The java version spends 75% of it's time gc? That smells fishy to me.
edit: I just got to section VI of the paper, which does some gc tuning. In my playing, I also found about a 20% speedup by changing the HavlakLoopFinder.UnionFindMode class to being a statuc class.
This paper served as a great introduction to Go programming for me. I've been trying to work through my own basic program in Go for the past few weeks and their overview of the language features used cleared up a lot of loose ends for me.
Having the same algorithm implemented in several other languages helps, too. It enables you to look at the implementation in the language you're most comfortable with, then look at one of the other implementations and think "Oh, so that's how that's done in this language."
I wonder what JVM they used, as significant performance differences exist between Hotspot and JRockit.
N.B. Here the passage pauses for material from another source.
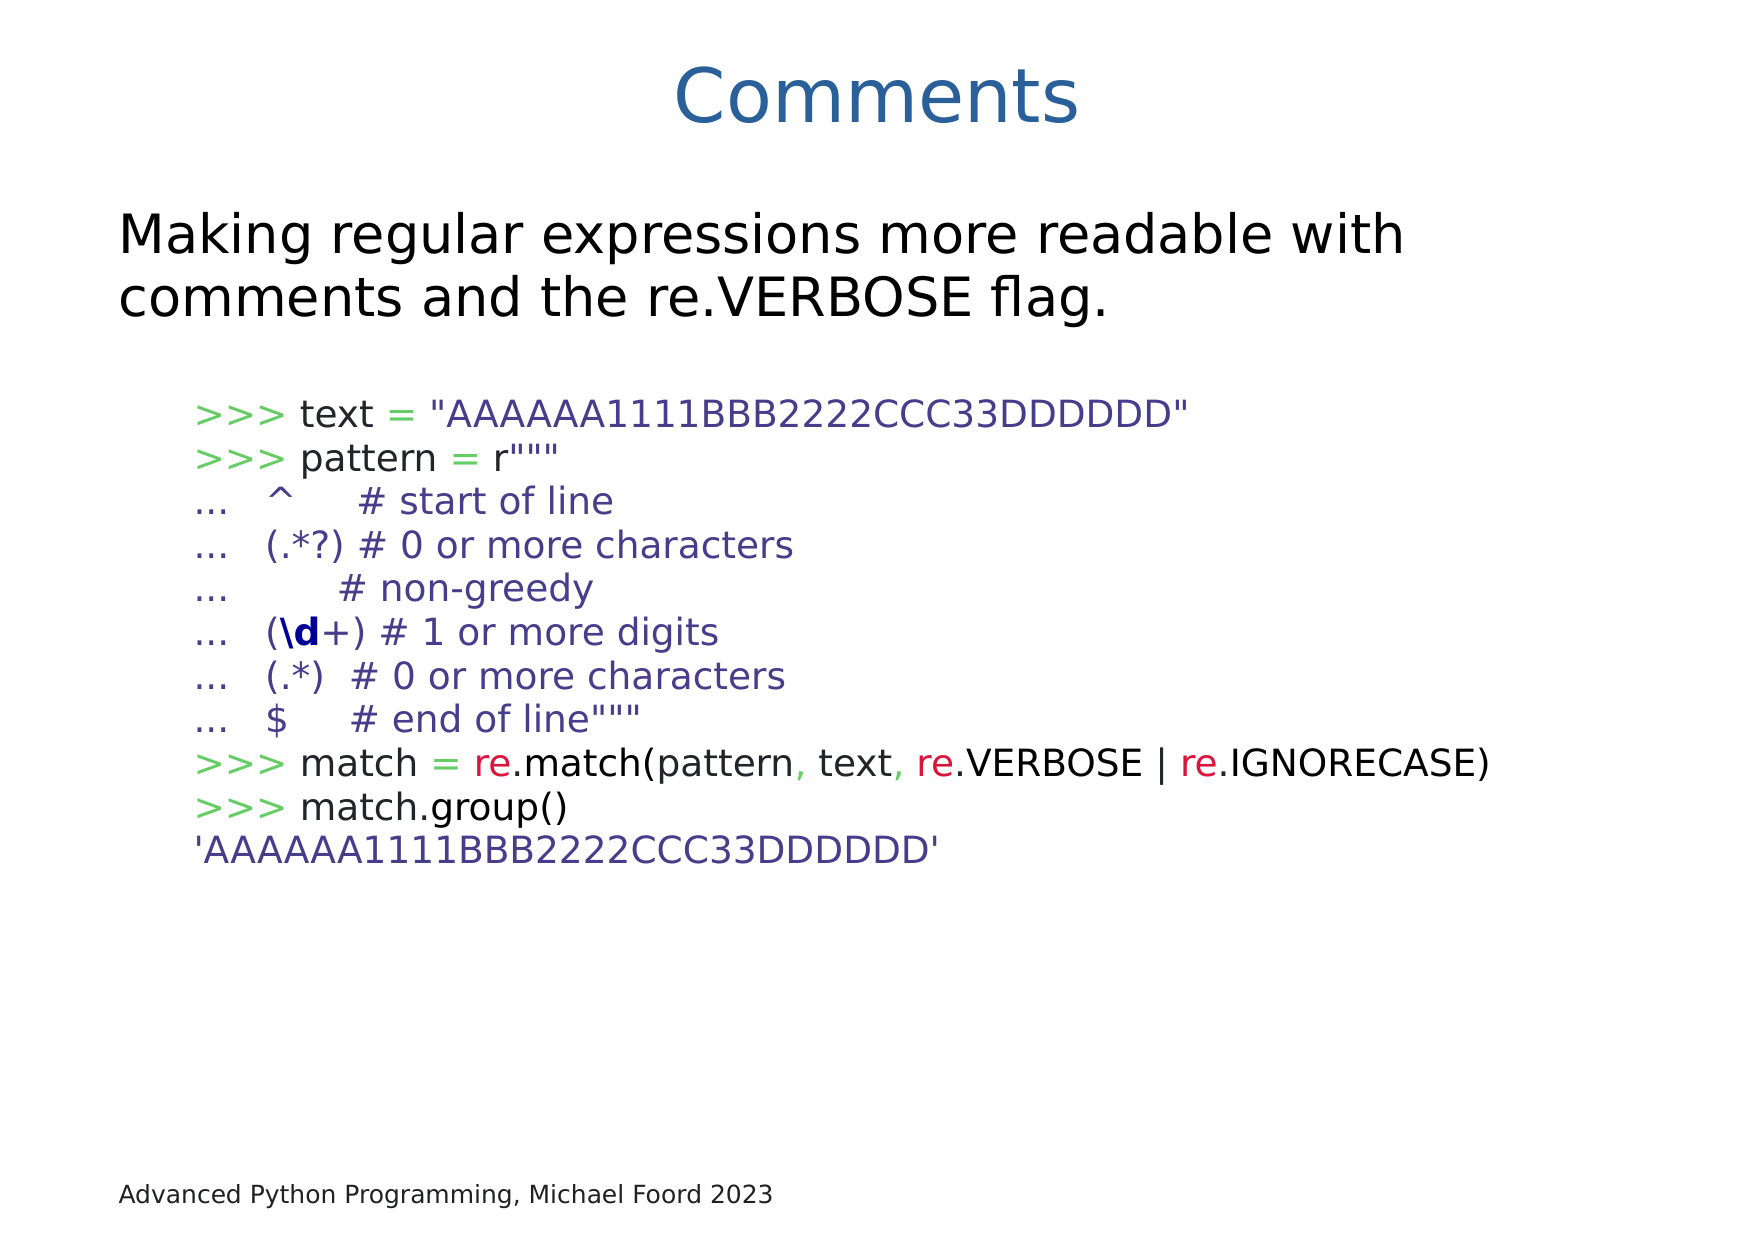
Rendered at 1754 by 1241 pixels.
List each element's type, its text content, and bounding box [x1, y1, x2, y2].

I also wonder what compiler they used, again Microsoft compiler will yield different results compared to gcc.
One of the interesting details is that Go Pro required 786 lines of code as opposed to 850 lines of C++ code and 297 lines of Scala Pro code. Regular Go code was 902 lines. It certainly doesn't look like Go scores any expressiveness points over C++.
"Go Pro" is unfortunately a very misleading name. I just spent an hour cleaning up his use of Go. Nobody made any attempt to actually turn this code into a well-written Go program. I did not realize that he was going to publish it externally.
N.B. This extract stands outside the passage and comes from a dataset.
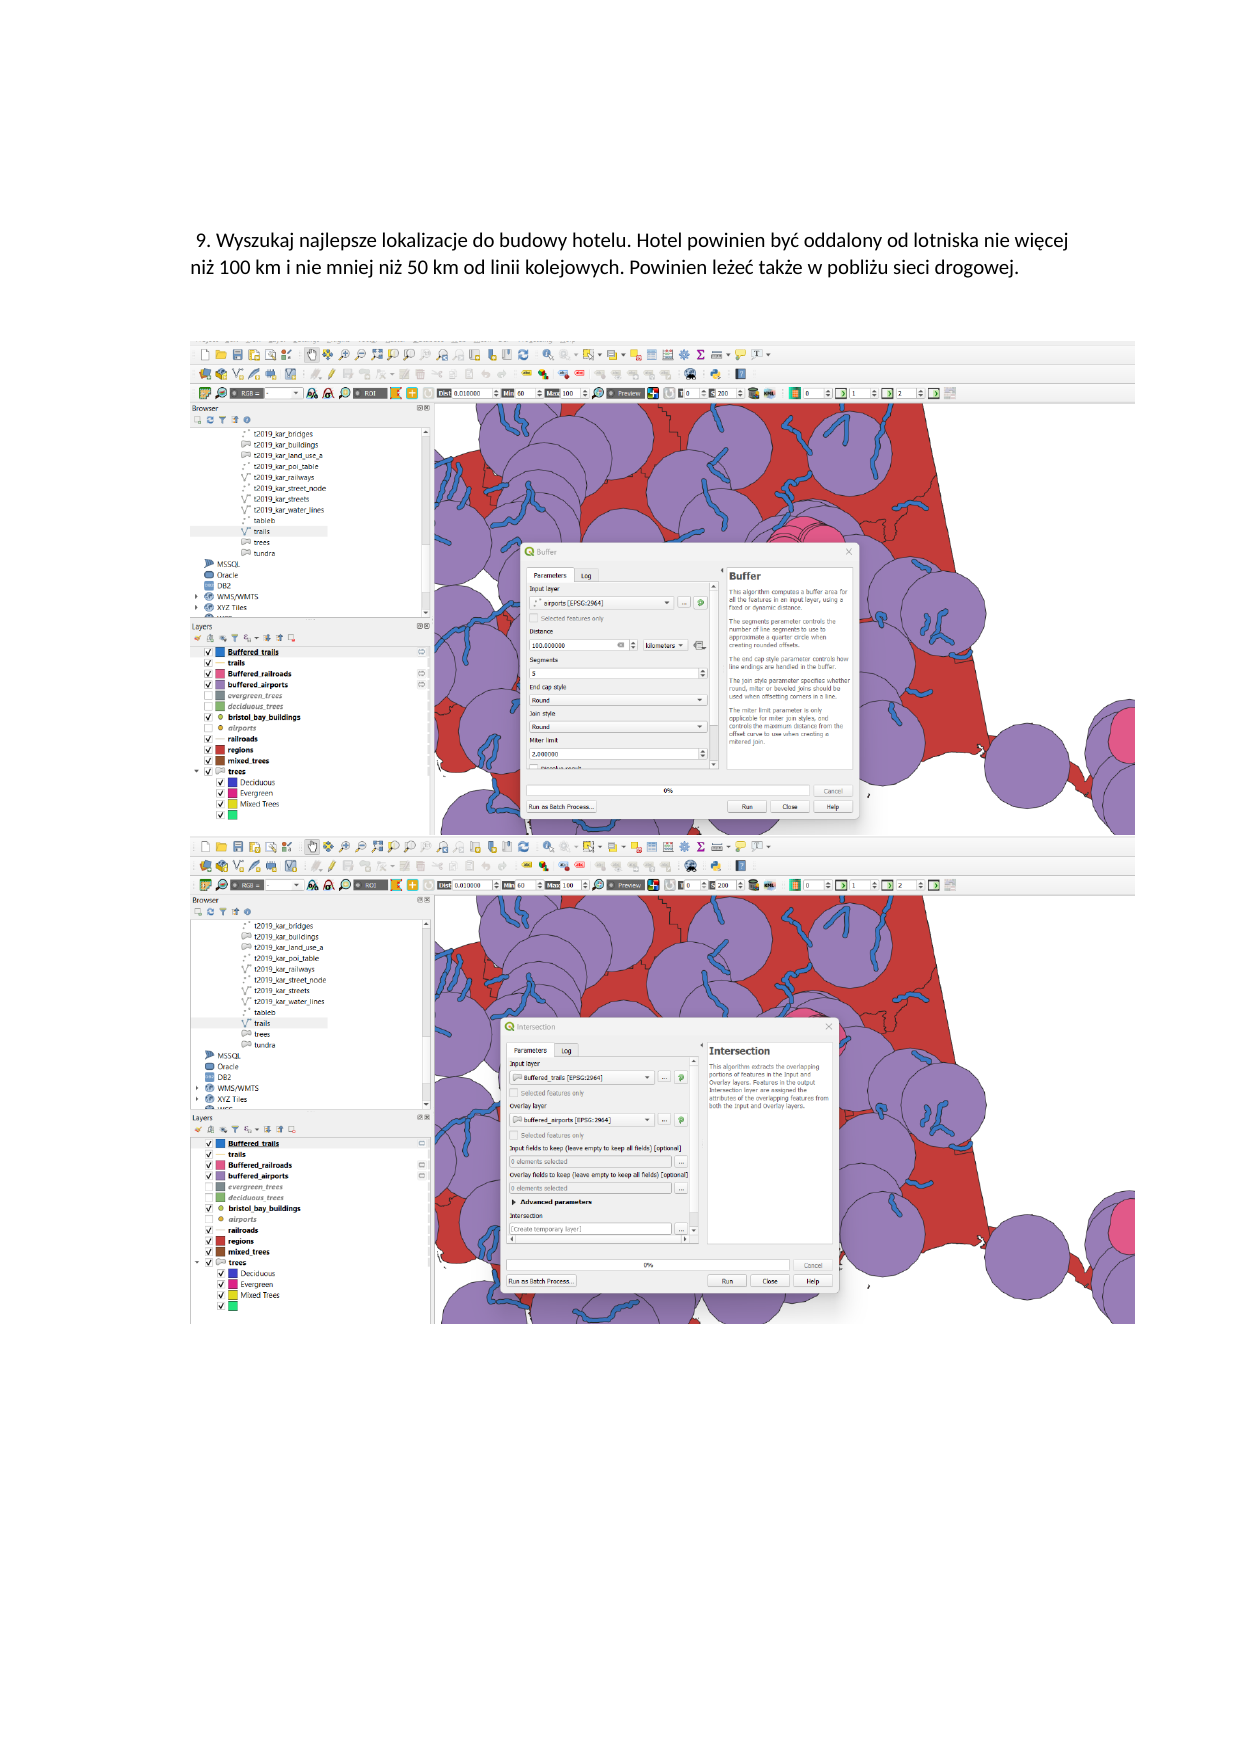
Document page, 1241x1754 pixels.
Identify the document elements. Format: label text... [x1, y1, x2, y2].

Would you consider touching up the Go version again to make it more idiomatic and well written? I'd be interested in seeing good Go examples; I'm sure many others here would as well.
I keep that in mind. As well as it getting slower as it starts doing useful work and optimizations, thus losing its "fast compilation" edge (which is just about its only advantage right now)
It's also interesting to note that it looks like he measured LOC with "wc -l", so all includes, comments (including license), whitespace, debug code, and the main are included.
LOC isn't a great metric, and the authors of this paper seem to make it worse by not measuring it very well.
It may just be because I've been writing a ton of C++ lately, but to me the C++ data declarations are the most readable of the bunch. The stuff with iterators is much uglier, of course, but so far I like the syntax of C++ a lot better than that of Go.
and then if you typed period (.), it would show members from std::string. I'd say it works better than Intellisense (it's very precise and you use the same parser for code completion and final compilation).
I'm too dependent on the rest of the integration with XCode to venture back into emacs land again but I'm looking forward to a rev of XCode that includes this.
Who said that when you release a paper that it needs to look like it came from a text book. I couldn't get past the first page because I felt like I was back in high school.
Submissions must be in English and at most 12 pages total length in the standard ACM SIGPLAN two-column conference format (10pt).
Nearly all academic papers in computer science and engineering look like this. Not to say they've converged on an optimal format, but it wasn't exactly a creative decision on the part of these authors.
"We find that in regards to performance, C++ wins out by a large margin. However, it also required the most extensive tuning efforts, many of which were done at a level of sophistication that would not be available to the average programmer.
Scala concise notation and powerful language features allowed for the best optimization of code complexity. The Java version was probably the simplest to implement, but the hardest to analyze for performance. Specifically the effects around garbage collection were complicated and very hard to tune. Since Scala runs on the JVM, it has the same issues.
Go offers interesting language features, which also allow for a concise and standardized notation. The compilers for this language are still immature, which reflects in both performance and binary sizes."